(Data provided begins)
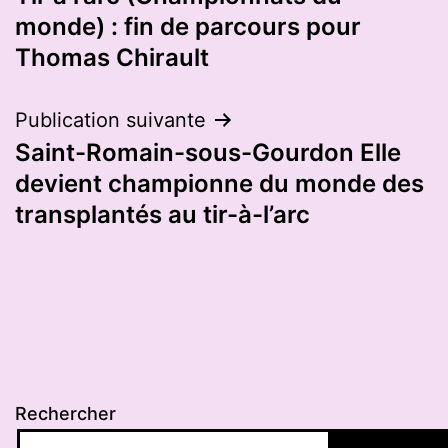
de
monde) : fin de parcours pour
l’article
Thomas Chirault
Publication suivante
Saint-Romain-sous-Gourdon Elle
devient championne du monde des
transplantés au tir-à-l’arc
Rechercher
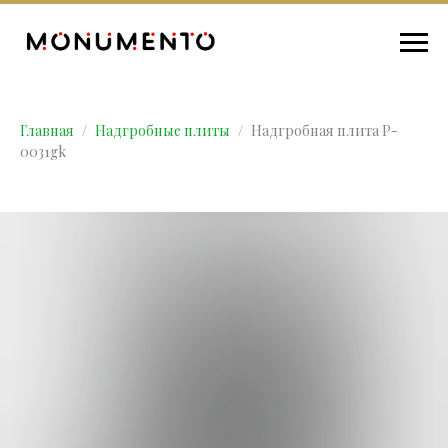
Главная
Надгробные плиты
Надгробная плита P-
0031gk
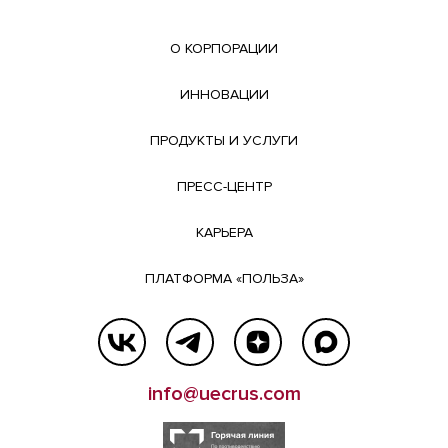
О КОРПОРАЦИИ
ИННОВАЦИИ
ПРОДУКТЫ И УСЛУГИ
ПРЕСС-ЦЕНТР
КАРЬЕРА
ПЛАТФОРМА «ПОЛЬЗА»
info@uecrus.com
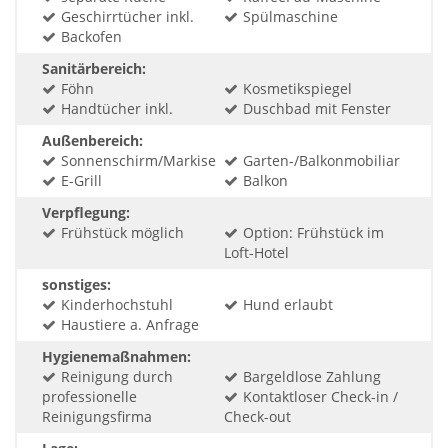
Geschirrtücher inkl.
Spülmaschine
Backofen
Sanitärbereich:
Föhn
Kosmetikspiegel
Handtücher inkl.
Duschbad mit Fenster
Außenbereich:
Sonnenschirm/Markise
Garten-/Balkonmobiliar
E-Grill
Balkon
Verpflegung:
Frühstück möglich
Option: Frühstück im
Loft-Hotel
sonstiges:
Kinderhochstuhl
Hund erlaubt
Haustiere a. Anfrage
Hygienemaßnahmen:
Reinigung durch
Bargeldlose Zahlung
professionelle
Kontaktloser Check-in /
Reinigungsfirma
Check-out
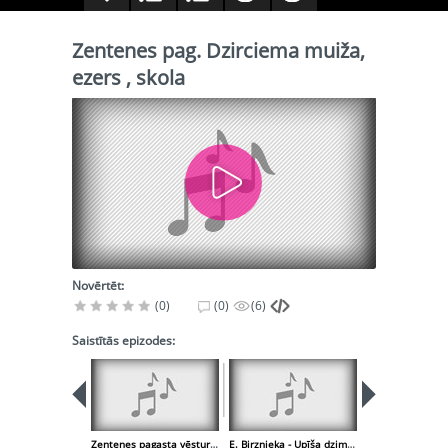
Zentenes pag. Dzirciema muiža,
ezers , skola
Novērtēt:
(0)
(0)
(6)
Saistītās epizodes:
Zentenes pagasta vēsture , ievērojamie cilvēki
E. Birznieka - Upīša dzimtās mājas " Bisenieki "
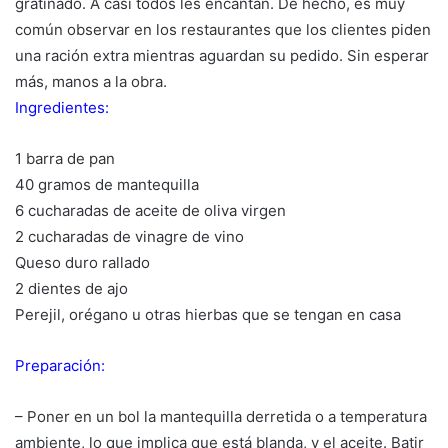
gratinado. A casi todos les encantan. De hecho, es muy
común observar en los restaurantes que los clientes piden
una ración extra mientras aguardan su pedido. Sin esperar
más, manos a la obra.
Ingredientes:
1 barra de pan
40 gramos de mantequilla
6 cucharadas de aceite de oliva virgen
2 cucharadas de vinagre de vino
Queso duro rallado
2 dientes de ajo
Perejil, orégano u otras hierbas que se tengan en casa
Preparación:
– Poner en un bol la mantequilla derretida o a temperatura
ambiente, lo que implica que está blanda, y el aceite. Batir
(Data provided ends)
■ **Work task**
An exact printout of the listing is needed, minus any pictures it contains.

■ **Solution**
de
monde) : fin de parcours pour
l’article
Thomas Chirault
Publication suivante
Saint-Romain-sous-Gourdon Elle
devient championne du monde des
transplantés au tir-à-l’arc
Rechercher
Главная
Надгробные плиты
Надгробная плита P-
0031gk
О КОРПОРАЦИИ
ИННОВАЦИИ
ПРОДУКТЫ И УСЛУГИ
ПРЕСС-ЦЕНТР
КАРЬЕРА
ПЛАТФОРМА «ПОЛЬЗА»
info@uecrus.com
Geschirrtücher inkl.
Spülmaschine
Backofen
Sanitärbereich:
Föhn
Kosmetikspiegel
Handtücher inkl.
Duschbad mit Fenster
Außenbereich:
Sonnenschirm/Markise
Garten-/Balkonmobiliar
E-Grill
Balkon
Verpflegung:
Frühstück möglich
Option: Frühstück im
Loft-Hotel
sonstiges:
Kinderhochstuhl
Hund erlaubt
Haustiere a. Anfrage
Hygienemaßnahmen:
Reinigung durch
Bargeldlose Zahlung
professionelle
Kontaktloser Check-in /
Reinigungsfirma
Check-out
Zentenes pag. Dzirciema muiža,
ezers , skola
Novērtēt:
(0)
(0)
(6)
Saistītās epizodes:
Zentenes pagasta vēsture , ievērojamie cilvēki
E. Birznieka - Upīša dzimtās mājas " Bisenieki "
gratinado. A casi todos les encantan. De hecho, es muy
común observar en los restaurantes que los clientes piden
una ración extra mientras aguardan su pedido. Sin esperar
más, manos a la obra.
Ingredientes:
1 barra de pan
40 gramos de mantequilla
6 cucharadas de aceite de oliva virgen
2 cucharadas de vinagre de vino
Queso duro rallado
2 dientes de ajo
Perejil, orégano u otras hierbas que se tengan en casa
Preparación:
– Poner en un bol la mantequilla derretida o a temperatura
ambiente, lo que implica que está blanda, y el aceite. Batir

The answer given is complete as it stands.